Rules of Thumb for Information Acquisition from Large and Redundant Data
- Cite this paper as:
- Gatterbauer W. (2011) Rules of Thumb for Information Acquisition from Large and Redundant Data. In: Clough P. et al. (eds) Advances in Information Retrieval. ECIR 2011. Lecture Notes in Computer Science, vol 6611. Springer, Berlin, Heidelberg
We develop an abstract model of information acquisition from redundant data. We assume a random sampling process from data which contain information with bias and are interested in the fraction of information we expect to learn as function of (i) the sampled fraction (recall) and (ii) varying bias of information (redundancy distributions). We develop two rules of thumb with varying robustness. We first show that, when information bias follows a Zipf distribution, the 80-20 rule or Pareto principle does surprisingly not hold, and we rather expect to learn less than 40% of the information when randomly sampling 20% of the overall data.
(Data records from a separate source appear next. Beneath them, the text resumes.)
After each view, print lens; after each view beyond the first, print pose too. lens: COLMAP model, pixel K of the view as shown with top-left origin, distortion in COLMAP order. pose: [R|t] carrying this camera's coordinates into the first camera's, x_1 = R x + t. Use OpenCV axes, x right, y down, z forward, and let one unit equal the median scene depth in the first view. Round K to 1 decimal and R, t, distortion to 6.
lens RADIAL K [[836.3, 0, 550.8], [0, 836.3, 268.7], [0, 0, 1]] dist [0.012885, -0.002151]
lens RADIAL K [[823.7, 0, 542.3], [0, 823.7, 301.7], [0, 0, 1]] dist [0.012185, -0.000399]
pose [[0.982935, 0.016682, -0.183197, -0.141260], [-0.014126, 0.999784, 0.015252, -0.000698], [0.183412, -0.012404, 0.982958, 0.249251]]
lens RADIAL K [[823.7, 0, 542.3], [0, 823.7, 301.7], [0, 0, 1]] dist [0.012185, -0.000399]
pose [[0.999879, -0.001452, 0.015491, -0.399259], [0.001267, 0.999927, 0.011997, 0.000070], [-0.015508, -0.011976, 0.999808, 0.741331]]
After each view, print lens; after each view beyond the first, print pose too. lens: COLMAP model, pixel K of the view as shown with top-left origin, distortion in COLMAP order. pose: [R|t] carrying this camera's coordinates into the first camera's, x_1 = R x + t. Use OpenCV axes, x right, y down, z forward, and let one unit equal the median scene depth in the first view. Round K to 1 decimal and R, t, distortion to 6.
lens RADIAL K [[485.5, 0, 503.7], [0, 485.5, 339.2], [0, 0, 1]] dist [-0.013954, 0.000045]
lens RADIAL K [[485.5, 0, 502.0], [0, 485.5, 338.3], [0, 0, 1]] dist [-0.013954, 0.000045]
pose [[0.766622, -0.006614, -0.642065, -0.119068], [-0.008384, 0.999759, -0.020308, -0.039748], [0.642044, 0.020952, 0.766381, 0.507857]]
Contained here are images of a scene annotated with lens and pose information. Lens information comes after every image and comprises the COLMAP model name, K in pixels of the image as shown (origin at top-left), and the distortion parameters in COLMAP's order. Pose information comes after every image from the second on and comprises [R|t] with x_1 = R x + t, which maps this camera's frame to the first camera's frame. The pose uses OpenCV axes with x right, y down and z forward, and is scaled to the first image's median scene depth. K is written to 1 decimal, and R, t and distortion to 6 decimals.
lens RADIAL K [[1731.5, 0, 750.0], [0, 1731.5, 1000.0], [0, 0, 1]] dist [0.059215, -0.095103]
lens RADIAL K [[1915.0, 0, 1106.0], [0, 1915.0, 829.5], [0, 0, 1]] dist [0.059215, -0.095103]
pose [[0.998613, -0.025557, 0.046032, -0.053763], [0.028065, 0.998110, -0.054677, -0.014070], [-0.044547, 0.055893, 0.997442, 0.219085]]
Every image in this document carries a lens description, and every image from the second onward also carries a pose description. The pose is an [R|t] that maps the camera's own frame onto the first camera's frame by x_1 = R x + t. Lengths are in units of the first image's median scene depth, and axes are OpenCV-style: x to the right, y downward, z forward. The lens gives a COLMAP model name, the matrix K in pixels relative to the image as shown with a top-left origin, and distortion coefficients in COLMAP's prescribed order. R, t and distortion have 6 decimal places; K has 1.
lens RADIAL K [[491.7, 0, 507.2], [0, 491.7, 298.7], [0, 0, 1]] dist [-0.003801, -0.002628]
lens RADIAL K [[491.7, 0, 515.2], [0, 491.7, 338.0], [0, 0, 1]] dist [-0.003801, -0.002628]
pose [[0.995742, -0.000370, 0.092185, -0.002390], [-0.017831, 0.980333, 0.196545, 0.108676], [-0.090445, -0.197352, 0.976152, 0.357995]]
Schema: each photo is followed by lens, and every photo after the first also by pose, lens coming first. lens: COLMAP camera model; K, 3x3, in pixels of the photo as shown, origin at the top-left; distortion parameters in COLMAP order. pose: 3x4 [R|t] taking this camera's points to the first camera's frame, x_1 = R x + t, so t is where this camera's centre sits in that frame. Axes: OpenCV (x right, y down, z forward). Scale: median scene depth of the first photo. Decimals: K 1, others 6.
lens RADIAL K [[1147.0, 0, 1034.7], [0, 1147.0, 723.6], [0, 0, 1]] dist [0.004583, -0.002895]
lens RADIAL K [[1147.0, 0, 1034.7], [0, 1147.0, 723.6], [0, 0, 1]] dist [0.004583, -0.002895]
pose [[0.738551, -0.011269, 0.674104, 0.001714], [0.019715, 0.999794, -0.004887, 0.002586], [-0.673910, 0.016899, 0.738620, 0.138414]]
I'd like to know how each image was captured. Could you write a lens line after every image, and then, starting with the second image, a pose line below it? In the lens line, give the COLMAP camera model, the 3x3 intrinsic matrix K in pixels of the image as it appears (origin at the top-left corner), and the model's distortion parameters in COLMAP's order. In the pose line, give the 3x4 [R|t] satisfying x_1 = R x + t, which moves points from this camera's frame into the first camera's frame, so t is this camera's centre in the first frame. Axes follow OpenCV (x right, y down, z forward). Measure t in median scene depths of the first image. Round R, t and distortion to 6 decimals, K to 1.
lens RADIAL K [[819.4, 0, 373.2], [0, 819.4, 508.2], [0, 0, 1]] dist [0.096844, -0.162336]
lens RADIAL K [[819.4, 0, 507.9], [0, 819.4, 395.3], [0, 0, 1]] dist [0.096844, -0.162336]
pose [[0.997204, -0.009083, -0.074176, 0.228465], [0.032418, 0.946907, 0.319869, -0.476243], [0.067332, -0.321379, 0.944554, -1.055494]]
We then analytically prove that for large data sets, randomized sampling from power-law distributions leads to “truncated distributions” with the same power-law exponent. This second rule is very robust and also holds for distributions that deviate substantially from a strict power law. We further give one particular family of power-law functions that remain completely invariant under sampling. Finally, we validate our model with two large Web data sets: link distributions to web domains and tag distributions on delicious.com.